En seguida me daba cuenta del error. Los camarotes son tan grandes y el crucero "es tan yate" que los pasillos son pasillos centrales, dejando a derecha e izquierda las dos filas de suites con balcón. No era la primera sorpresa que tuvimos a bordo, y os las iremos contando en este especial Seabourn Odyssey que vamos a ir publicando durante los próximos días.

El crucero... el barco... perdón!!! el Yate de Seabourn es sencillamente precioso. Es una especie de experimento por parte de Seabourn, ya que su filosofía ha sido siempre la de ofrecer Yates más similares a barcos de gran tamaño que a cruceros de pequeño... y justamente con esta maniobra se acercan a su bautismo con Yates de un tamaño que los acerca más al tamaño crucero que estamos más acostumbrados pero sin las incomodidades de tener que cruzar el equivalente a dos campos de futbol porque en la cena se te haya olvidado la cámara de fotos o cualquier otra "tontería".

El tamaño... ese handicap con el que los "chicos grandes" están peleándose año si, año también... cruceros más y más grandes. Si algo nos dice la experiencia del Seabourn Odyssey, e incluso la experiencia en cruceros de tamaño y trato más modesto como el viejo Holiday Dream de Pullmantur (rebautizado como Bleu de France) es que quizá el secreto esté precisamente en el tamaño... pero justamente en la dirección contraria a la que parece que el mercado está empeñado, empecinado, obcecado en hacernos ir... cruceros más y más grandes...

Un crucero de un tamaño más modesto es mucho más fácil de gestionar, ofrece un trato más personalizado a sus pasajeros, los cocineros tienen mucho más fácil sorprendernos con la gastronomía,... Al menos en el Seabourn Odyssey se transmite justamente todo esto, gran trato, gran gastronomía, buena oferta de ocio... en definitiva, todo son ventajas.

Todo? Bueno, vamos a ser 100% honestos. El tamaño "pequeño" (hablamos de 400 y poco pasajeros para el Seabourn Odyssey) también tiene alguna pequeña desventaja. Por ejemplo, la oferta de ocio no es tan variada como la que podemos encontrar en Crystal Cruises, por mencionar a una naviera que compite directamente por el mismo trozo de pastel que Seabourn. También echamos de menos un promenade, una zona por la que poder pasear en cubierta como el bonito promenade con cielo descubierto del crystal Serenity.
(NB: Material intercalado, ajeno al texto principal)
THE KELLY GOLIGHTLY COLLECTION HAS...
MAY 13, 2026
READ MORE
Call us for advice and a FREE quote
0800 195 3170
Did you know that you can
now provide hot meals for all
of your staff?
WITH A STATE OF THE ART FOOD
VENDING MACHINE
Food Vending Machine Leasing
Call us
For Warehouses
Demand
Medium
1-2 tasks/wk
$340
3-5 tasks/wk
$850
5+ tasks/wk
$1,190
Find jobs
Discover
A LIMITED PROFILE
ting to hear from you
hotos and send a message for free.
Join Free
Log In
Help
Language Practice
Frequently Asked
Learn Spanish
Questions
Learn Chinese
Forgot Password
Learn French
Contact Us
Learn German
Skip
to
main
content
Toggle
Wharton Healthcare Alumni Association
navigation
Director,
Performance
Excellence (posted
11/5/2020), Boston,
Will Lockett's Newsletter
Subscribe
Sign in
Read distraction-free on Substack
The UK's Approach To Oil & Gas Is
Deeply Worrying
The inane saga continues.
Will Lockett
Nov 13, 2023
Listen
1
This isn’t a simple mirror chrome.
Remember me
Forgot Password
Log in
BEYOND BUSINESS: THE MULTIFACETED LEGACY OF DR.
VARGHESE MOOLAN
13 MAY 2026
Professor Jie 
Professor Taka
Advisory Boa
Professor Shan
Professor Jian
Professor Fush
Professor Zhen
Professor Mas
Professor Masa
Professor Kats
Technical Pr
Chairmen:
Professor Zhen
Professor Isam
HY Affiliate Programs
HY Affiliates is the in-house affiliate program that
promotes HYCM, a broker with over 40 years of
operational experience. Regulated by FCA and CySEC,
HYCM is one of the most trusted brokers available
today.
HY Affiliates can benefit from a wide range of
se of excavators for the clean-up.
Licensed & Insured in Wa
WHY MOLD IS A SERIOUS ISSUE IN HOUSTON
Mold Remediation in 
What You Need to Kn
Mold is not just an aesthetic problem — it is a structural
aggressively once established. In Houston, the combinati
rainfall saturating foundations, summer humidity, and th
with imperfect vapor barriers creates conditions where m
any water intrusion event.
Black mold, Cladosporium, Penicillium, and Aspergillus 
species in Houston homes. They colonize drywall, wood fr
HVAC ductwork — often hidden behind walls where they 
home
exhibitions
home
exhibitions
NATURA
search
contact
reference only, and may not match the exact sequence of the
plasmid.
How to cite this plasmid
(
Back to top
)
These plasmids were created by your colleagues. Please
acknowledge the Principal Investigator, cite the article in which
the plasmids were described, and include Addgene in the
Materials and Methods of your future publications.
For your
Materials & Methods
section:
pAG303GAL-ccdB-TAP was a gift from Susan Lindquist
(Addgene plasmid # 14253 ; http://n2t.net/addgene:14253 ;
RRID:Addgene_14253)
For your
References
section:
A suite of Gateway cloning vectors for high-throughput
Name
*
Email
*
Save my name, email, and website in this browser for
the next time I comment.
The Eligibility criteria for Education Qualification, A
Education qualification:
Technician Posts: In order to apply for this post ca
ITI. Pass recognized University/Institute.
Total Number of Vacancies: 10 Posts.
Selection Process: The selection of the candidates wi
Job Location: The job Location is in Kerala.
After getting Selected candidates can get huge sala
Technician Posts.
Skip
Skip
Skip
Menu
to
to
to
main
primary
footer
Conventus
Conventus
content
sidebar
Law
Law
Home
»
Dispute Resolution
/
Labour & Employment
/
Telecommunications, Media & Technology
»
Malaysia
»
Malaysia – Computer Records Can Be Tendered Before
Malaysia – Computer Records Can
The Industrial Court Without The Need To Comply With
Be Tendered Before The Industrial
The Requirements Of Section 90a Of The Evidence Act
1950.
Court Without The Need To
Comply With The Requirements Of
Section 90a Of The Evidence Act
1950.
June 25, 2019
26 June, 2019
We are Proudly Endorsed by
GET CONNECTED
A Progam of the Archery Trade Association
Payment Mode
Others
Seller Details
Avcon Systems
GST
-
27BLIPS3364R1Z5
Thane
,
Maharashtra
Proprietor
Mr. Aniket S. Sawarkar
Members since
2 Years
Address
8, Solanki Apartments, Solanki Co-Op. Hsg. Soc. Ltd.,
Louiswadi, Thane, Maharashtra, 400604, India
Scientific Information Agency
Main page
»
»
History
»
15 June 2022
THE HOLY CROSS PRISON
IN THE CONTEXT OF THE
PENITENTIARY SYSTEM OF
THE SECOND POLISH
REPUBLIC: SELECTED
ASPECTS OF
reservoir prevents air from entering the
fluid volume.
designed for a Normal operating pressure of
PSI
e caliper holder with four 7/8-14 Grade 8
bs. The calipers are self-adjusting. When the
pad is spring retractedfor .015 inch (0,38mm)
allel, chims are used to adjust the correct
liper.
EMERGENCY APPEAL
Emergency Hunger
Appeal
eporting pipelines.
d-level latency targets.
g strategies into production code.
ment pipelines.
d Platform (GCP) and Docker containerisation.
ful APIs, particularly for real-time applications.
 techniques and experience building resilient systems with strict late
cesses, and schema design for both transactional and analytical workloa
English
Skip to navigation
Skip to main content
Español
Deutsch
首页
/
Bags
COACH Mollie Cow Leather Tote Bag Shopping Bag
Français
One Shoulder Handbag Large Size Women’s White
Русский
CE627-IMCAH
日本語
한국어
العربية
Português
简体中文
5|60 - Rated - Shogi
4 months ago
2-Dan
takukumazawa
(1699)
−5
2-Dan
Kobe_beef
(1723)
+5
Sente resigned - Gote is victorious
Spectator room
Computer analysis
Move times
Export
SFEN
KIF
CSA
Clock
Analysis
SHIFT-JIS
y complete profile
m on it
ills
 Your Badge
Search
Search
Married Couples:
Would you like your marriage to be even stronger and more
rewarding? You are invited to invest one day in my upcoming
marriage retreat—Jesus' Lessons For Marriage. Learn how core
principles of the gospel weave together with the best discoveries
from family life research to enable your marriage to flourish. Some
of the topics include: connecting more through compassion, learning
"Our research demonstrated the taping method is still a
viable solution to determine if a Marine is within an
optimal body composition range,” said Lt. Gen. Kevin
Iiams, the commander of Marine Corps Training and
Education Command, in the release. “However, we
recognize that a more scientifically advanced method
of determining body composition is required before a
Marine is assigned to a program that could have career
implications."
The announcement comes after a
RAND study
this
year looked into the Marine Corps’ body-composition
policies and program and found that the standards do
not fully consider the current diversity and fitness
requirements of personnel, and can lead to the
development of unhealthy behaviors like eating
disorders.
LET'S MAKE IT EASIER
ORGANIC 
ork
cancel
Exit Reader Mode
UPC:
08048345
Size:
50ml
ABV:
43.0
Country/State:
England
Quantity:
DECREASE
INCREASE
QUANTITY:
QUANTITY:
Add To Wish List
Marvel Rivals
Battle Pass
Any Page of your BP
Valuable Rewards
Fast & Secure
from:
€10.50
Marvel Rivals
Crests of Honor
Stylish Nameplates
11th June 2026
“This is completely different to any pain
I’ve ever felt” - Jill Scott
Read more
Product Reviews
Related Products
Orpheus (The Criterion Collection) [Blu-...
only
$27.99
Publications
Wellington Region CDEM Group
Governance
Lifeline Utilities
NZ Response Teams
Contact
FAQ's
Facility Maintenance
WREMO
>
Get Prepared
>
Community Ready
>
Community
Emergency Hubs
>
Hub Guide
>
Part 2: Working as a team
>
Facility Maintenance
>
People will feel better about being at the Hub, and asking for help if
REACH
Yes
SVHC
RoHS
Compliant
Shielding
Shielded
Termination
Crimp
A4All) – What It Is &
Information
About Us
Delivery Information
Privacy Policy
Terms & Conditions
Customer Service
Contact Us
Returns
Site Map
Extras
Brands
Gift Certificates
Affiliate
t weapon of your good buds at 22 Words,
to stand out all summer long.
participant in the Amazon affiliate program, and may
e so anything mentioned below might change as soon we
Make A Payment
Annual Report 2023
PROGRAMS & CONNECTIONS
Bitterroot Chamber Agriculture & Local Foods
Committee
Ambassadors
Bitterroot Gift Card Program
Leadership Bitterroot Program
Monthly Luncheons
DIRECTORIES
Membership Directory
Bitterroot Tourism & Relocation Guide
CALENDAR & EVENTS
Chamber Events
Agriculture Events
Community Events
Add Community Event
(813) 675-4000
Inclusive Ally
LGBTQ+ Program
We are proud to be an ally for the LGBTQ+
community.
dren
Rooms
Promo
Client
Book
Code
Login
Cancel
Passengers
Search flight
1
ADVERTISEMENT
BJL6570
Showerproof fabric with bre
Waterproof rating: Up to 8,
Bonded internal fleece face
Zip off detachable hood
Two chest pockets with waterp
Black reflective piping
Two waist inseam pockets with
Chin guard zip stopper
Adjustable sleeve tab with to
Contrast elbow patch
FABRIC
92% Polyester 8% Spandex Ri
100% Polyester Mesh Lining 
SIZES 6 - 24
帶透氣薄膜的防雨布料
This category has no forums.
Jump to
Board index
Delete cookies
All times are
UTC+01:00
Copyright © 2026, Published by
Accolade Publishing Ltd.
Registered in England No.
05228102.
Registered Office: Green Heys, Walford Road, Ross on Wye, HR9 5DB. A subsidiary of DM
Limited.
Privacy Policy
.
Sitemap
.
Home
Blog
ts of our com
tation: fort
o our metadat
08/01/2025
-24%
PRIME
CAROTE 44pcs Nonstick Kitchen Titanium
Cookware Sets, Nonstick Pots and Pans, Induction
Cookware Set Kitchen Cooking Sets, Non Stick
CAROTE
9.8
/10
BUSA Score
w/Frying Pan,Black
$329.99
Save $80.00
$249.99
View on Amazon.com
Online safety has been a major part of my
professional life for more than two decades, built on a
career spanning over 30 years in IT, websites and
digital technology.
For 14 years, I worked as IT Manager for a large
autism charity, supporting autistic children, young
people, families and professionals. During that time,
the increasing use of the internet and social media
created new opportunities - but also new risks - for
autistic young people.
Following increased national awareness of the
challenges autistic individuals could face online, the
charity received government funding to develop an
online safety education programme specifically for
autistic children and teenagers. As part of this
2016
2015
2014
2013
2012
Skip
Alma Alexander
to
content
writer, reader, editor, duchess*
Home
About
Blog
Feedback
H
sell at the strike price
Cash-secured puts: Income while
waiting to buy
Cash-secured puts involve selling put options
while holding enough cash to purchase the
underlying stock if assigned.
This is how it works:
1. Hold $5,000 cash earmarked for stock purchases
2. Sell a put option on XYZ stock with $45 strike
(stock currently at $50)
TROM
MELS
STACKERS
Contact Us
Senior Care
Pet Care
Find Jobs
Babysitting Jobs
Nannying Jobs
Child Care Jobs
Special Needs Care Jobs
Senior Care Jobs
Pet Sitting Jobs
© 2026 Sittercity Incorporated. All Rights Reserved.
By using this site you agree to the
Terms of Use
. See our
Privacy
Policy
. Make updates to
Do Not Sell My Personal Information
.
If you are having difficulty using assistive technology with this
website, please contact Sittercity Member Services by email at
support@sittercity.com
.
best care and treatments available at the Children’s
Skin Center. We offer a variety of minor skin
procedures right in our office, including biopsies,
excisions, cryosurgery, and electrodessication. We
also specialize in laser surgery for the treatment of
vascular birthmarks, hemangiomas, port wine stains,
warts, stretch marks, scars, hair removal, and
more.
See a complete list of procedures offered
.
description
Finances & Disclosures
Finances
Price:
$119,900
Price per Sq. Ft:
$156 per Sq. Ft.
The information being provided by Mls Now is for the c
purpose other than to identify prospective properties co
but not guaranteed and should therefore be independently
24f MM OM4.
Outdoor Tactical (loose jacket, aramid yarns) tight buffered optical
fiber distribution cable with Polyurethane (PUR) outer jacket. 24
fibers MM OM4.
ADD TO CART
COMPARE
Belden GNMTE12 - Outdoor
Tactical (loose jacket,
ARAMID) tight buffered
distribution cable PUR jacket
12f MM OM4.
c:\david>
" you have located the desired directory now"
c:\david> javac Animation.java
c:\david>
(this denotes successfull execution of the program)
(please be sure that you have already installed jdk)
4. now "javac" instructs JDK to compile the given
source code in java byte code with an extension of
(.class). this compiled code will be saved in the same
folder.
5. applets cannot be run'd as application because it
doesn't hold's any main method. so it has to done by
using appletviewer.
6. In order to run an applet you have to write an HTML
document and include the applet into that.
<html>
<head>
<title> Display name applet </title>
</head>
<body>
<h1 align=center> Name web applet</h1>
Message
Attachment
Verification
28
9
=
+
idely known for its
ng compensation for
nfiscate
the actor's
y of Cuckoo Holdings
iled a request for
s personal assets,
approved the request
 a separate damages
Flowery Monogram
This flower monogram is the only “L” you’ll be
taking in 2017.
Pero, la verdad, a quien le importa que no tengamos un espectáculo de danza a las 9 de la noche, o que el casino sea de un tamaño "compacto"? Una semana a bordo del Seabourn Odyssey supone no chocarte con gente por los pasillos, no encontrar aglomeraciones, sentarte donde quieras, como quieras y cuando quieras porque simplemente hay sitio... auténtico freestyle, "ir a tu aire" a bordo de un crucero.

Merece la pena prescindir de esas pequeñas "comodidades" si esta son las contrapartidas... no creeis? :-)

La foto es del primer amanecer a bordo, en Palma de Mallorca. Tengo insomnio siempre que navego... o más bien "me pica el c***" como dice mi mujer, y me suelo despertar muy muy temprano para ver el amanecer, fotografiar el crucero con la luz que un amanecer en navegación nos regala... merece la pena :-).